Quando Edgar Degas è usato come pretesto. In un libro
Un racconto che è un lungo flashback: tutto comincia con Degas alla sbarra, accusato di maltrattamenti e abusi. Ed è questo escamotage che permette all’autrice di tracciare un quadro impietoso della bohème parigina di quei decenni.
Premessa: che a Noicàttaro, in provincia di Bari, ci sia qualcuno che abbia il coraggio di fondare una casa editrice, al secolo Giazira, non può che far gioire. E aggiunge un piccolo tassello alla tesi secondo la quale la Puglia è una delle regioni al momento più stimolanti per la cultura in questo Paese.
Detto ciò, l’autrice del libro è una firma nota nell’ambito della saggistica d’arte: Anna D’Elia ha infatti al suo attivo una decina di volumi che spaziano da Pino Pascali a Luigi Ghirri, passando per il Futurismo. Qui però siamo in un territorio ibrido, dove all’inequivocabile competenza storico-critica si assomma una vena più esplicitamente creativa e narrativa.
La scimmia di Degas (pagg. 196, € 15) narra infatti la vicenda del celeberrimo artista francese legato all’Impressionismo, ma senza essere una biografia classica. Piuttosto, la chiave scelta per parlare delle sue vicende personali e professionali, nonché della Parigi della seconda metà dell’Ottocento, consiste nel focalizzarsi sul rapporto dello stesso Edgar Degas con Nannina, l’altrettanto celebre modella ritratta – fra l’altro – nella scultura intitolata La ballerina di quattordici anni.

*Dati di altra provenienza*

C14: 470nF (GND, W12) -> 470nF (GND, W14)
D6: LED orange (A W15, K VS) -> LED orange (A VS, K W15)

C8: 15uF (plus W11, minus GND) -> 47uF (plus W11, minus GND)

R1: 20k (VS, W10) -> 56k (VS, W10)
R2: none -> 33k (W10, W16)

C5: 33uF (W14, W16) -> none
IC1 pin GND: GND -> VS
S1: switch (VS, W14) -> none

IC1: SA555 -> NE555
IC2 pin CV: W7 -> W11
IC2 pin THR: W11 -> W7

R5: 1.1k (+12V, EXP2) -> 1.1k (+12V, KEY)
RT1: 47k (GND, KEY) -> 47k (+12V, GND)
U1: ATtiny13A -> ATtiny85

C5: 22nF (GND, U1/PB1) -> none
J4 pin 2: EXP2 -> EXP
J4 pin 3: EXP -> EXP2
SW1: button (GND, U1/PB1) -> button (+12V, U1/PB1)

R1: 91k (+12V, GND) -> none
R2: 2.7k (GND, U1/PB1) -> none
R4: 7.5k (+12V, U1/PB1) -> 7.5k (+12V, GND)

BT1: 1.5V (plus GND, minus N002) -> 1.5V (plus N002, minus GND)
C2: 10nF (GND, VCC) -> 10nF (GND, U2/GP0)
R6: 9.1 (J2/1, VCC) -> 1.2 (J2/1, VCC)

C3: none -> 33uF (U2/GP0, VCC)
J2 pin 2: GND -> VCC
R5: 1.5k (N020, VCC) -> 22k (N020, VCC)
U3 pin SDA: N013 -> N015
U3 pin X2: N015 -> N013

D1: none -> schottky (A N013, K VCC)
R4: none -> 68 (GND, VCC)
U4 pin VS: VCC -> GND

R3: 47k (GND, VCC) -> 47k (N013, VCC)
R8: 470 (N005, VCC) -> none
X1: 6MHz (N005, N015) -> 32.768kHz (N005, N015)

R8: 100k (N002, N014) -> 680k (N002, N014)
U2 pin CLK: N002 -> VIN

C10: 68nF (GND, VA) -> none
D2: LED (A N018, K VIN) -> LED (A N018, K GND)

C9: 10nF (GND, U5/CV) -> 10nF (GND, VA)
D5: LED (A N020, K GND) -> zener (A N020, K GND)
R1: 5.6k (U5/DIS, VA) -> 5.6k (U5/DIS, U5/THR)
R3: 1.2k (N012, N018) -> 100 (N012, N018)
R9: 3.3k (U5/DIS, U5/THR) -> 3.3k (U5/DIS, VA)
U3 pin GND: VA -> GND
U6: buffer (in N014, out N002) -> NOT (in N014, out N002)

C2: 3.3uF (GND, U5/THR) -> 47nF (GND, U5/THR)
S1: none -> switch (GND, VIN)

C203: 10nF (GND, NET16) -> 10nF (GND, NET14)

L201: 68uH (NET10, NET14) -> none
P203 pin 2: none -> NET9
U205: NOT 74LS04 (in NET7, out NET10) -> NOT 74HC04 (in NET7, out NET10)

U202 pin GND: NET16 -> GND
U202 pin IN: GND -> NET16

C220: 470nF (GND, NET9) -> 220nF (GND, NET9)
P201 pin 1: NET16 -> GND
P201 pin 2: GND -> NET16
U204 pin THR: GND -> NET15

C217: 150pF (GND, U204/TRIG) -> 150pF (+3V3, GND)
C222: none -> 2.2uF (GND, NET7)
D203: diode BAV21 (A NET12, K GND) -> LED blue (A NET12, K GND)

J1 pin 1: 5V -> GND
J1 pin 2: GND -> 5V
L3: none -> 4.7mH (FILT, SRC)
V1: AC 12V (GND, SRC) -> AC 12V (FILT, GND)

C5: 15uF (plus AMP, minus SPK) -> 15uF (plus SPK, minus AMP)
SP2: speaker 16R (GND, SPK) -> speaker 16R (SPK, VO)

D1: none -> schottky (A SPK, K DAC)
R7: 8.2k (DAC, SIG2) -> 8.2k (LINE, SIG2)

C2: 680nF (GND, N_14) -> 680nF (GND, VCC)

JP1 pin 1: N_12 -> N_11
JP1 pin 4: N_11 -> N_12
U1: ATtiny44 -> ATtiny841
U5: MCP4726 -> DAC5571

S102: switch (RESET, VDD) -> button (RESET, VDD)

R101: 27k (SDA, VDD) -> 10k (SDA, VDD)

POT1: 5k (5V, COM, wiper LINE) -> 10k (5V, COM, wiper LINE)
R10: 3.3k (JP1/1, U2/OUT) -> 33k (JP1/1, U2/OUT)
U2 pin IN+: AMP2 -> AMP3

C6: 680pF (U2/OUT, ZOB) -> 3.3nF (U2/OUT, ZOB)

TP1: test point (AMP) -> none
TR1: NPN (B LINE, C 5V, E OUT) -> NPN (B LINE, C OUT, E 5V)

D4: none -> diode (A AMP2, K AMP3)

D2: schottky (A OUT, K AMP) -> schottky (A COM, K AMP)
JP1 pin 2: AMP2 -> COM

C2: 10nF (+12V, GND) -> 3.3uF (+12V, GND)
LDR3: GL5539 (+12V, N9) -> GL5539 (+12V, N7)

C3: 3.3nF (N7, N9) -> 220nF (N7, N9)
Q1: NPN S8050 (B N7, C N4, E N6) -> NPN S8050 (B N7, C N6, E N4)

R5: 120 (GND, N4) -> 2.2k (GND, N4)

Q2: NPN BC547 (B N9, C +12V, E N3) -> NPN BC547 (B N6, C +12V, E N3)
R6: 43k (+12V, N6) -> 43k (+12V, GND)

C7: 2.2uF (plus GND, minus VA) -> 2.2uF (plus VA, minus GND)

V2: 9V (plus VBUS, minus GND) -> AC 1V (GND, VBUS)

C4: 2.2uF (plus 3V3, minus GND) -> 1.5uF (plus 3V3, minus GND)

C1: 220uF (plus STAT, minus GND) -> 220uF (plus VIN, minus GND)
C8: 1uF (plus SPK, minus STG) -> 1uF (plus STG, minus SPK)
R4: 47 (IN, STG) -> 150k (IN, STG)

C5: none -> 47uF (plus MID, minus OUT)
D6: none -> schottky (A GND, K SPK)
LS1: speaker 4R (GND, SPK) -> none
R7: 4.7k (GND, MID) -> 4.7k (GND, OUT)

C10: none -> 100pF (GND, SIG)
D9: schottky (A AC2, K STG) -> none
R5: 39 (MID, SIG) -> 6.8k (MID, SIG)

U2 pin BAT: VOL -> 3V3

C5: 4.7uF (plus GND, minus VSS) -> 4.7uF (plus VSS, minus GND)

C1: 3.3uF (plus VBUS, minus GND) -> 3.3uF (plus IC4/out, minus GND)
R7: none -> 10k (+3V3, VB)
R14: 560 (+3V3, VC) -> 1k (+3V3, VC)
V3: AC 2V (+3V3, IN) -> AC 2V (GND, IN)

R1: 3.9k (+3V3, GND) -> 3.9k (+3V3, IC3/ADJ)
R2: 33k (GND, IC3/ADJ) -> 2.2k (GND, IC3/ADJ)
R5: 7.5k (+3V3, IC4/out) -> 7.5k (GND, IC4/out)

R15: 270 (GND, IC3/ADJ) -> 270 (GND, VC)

Il racconto è così un lungo flashback, poiché tutto comincia con Degas alla sbarra, accusato di maltrattamenti e abusi. Ed è questo escamotage che permette a D’Elia di tracciare un quadro impietoso della bohème parigina di quei decenni: fuor della facile e romantica retorica dell’artista geniale e squattrinato, lo sguardo dell’autrice si sofferma con durezza – la medesima che teoricamente guidava l’artista – sulla condizione terribile a cui erano sottoposte le modelle e le ballerine, spesso bambine di tenerissima età vendute dalle famiglie di provenienza e trasformate in schiave sessuali.
Ma è altresì l’ambiente medico a finire sotto impietosi riflettori – quell’ambiente tanto decantato della Salpêtrière, dove esercitava il neurologo Jean-Martin Charcot e dove fra gli allievi si distingueva Sigmund Freud. Anche qui erano soprattutto le donne – le “isteriche” – a subire ogni genere di abuso: “Il dottore […] stava realizzando un atlante fotografico per documentare le diverse fasi della crisi. Pur di avere le immagini che attestassero la diagnosi d’isteria, ricorreva a maltrattamenti, torture, elettroshock, anestetico” (sul tema segnaliamo il magnifico L’invenzione dell’isteria di Georges Didi-Huberman, edito in Italia da Marietti).
E poi ci sono le mongolfiere e gli esperimenti crono-fotografici di Muybridge, il processo a Flaubert e la rivoluzione urbanistica del Barone Haussmann – e naturalmente lei, Parigi, con i suoi quartieri, i suoi abitanti, le sue luci, le sue ombre.
Tutto sommato, una lettura piacevole e istruttiva. Peccato soltanto per i tanti, troppi refusi.